FindNextFile WinApi function is used to list content of directories. Microsoft is stating in documentation, that order is file system dependent. However NTFS should be in alphabetical order most of the time.

The order in which this function returns the file names is dependent on the file system type. With the NTFS file system and CDFS file systems, the names are usually returned in alphabetical order. With FAT file systems, the names are usually returned in the order the files were written to the disk, which may or may not be in alphabetical order. However, as stated previously, these behaviors are not guaranteed.
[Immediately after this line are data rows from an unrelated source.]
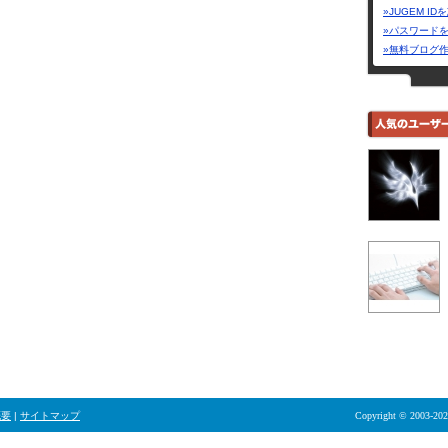
»JUGEM I
»パスワード
»無料ブログ
概要
|
サイトマップ
Copyright © 2003-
My application needs some ordering of object in directories. Because majority of Windows users use NTFS, I would like to optimize my application for that case. Therefore I use function _wcsicmp for name compare. Most of the time it is correct and results from FindNextFile are sorted according to _wcsicmp. However sometime result are not sorted. I thought, that it is natural, because FindFirstFile doesn't guaranteed the order and I must sort it anyway (in case of another file system). Then I noticed strange pattern. It looks like character '_' is returned after letters. Folder with content (a.txt, b.txt, _.txt) is returned in order a, b, _. Function _wcsicmp will sort that as _, a, b. Tested on Windows 8.1. I ran some test and this behavior is consistent.
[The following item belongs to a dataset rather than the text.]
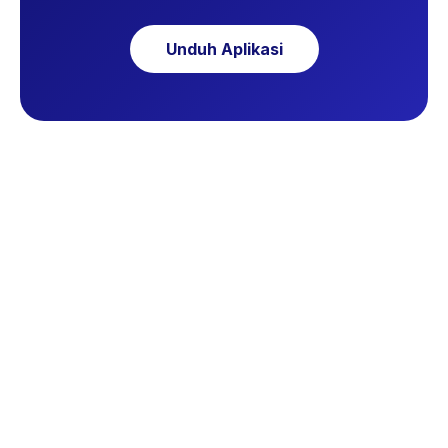
Unduh Aplikasi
Can someone explain me what is the comparison criteria used by NTFS? Or why is FindNextFile returning names out of alphabetical order?

2
Hmm, you are comparing the order that FindNextFile finds files with the way the file are ordered in Explorer. Which does not use the disk order, it was made for normal people. Who do not understand why file2.txt comes after file11.txt - Hans Passant
@ Hans Passant: Not exactly. I'm comparing order of FindNextFile with order of _wcsicmp. I'm not presenting the list of files to the user, so I can pick whatever sort I prefer. I'm just curious why order of FindNextFile is different from basic case insensitive string compare. '_' is U+005F and 'a' is U+0061. So it seems like '_' should go before 'a'. - koscelansky

2 Answers

6
votes

Because NTFS sort rules are not so simple as just to sort in alphabetical order. Here is an msdn blog article to shed some light on the problem:

Why do NTFS and Explorer disagree on filename sorting?

One reason to this can be that NTFS captures the case mapping table at the time the drive is formatted and continues to use that table, even if the OS's case mapping tables change subsequently.

1
votes

You can use CompareStringEx and set the flag SORT_DIGITSASNUMBERS Minimum system requirement for this function is Windows Vista LINK

int CompareStringEx(0,0x00000008/*SORT_DIGITSASNUMBERS*/,
lpString1, cchCount1, lpString2, cchCount2, NULL, NULL, 0);

Comparison result for this function is weird, it returns 1, 2, or 3:

#define CSTR_LESS_THAN            1           // string 1 less than string 2
#define CSTR_EQUAL                2           // string 1 equal to string 2
#define CSTR_GREATER_THAN         3           // string 1 greater than string 2

You can also try _wcsicoll for older systems. If I recall correctly _wcsicoll works better but not the same as Windows's sort.